::: RECORDS FOR THE TASK
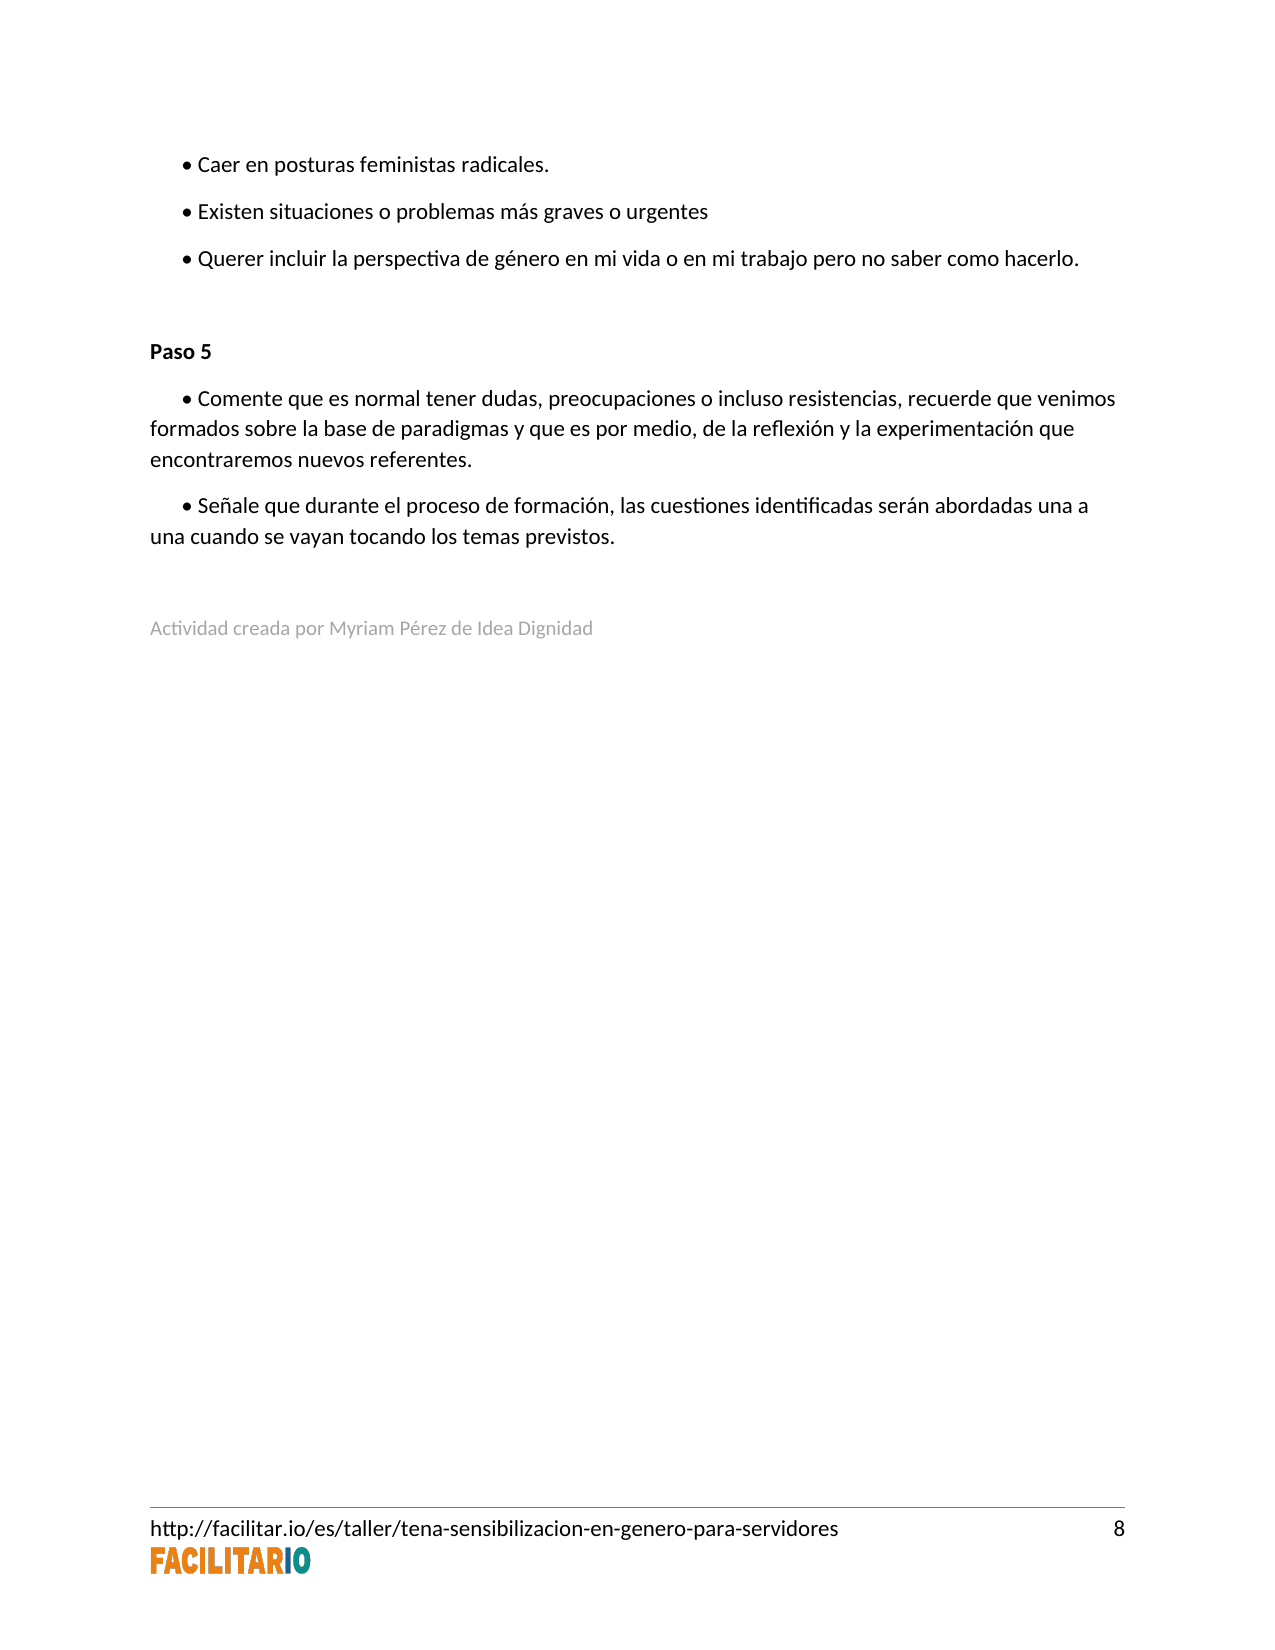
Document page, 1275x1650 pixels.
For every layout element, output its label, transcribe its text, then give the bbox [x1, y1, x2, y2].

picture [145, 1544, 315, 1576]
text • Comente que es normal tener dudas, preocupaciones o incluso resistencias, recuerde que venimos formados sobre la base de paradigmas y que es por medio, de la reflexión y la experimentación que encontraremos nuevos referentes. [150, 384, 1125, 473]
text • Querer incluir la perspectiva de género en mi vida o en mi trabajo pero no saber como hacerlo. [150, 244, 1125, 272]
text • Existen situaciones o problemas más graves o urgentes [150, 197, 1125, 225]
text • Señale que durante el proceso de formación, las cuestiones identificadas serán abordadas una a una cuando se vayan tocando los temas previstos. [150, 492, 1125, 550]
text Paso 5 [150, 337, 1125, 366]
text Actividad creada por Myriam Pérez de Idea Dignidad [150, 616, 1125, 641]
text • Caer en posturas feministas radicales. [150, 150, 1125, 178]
::::::
::: RECORDS FOR THE TASK
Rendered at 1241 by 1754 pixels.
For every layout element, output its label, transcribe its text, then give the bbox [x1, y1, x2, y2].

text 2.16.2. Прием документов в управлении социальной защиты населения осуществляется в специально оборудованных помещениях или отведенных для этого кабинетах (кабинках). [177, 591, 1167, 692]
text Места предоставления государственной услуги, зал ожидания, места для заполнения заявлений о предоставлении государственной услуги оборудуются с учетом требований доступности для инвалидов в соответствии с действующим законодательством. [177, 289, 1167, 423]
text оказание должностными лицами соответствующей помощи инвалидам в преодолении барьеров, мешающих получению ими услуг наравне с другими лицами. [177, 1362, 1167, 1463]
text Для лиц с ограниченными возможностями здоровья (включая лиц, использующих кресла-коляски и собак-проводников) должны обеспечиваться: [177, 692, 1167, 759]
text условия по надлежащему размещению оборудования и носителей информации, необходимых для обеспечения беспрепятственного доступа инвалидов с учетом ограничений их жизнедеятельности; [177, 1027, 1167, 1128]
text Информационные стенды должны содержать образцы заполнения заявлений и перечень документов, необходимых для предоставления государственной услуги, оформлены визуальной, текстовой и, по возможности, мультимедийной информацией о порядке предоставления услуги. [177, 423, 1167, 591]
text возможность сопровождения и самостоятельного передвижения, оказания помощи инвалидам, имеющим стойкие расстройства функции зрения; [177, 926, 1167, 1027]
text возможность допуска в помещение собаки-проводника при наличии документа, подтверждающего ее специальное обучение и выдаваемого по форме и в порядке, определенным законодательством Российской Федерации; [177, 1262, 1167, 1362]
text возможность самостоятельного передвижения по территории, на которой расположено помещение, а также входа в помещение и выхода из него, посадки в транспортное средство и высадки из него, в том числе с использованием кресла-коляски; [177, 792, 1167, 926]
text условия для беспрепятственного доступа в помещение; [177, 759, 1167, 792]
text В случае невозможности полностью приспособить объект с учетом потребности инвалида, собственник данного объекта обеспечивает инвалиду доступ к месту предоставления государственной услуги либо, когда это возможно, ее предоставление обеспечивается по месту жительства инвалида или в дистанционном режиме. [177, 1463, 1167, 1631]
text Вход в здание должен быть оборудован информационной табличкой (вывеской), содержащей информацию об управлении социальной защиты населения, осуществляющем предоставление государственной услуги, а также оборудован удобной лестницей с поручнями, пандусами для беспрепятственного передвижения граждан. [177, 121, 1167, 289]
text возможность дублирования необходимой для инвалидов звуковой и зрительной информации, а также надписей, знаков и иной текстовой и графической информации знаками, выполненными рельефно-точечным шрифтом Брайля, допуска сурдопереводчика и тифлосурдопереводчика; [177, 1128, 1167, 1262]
::::::
::: RECORDS FOR THE TASK
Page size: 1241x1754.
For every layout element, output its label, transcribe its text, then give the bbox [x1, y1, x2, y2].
::::::
» **WHAT THE EXERCISE ASKS**
Whenever the string "pixels" shows up in a line of the entries, copy that line.

» **RESPONSE AREA**
Document page, 1275x1650 pixels.
Rendered at 1241 by 1754 pixels.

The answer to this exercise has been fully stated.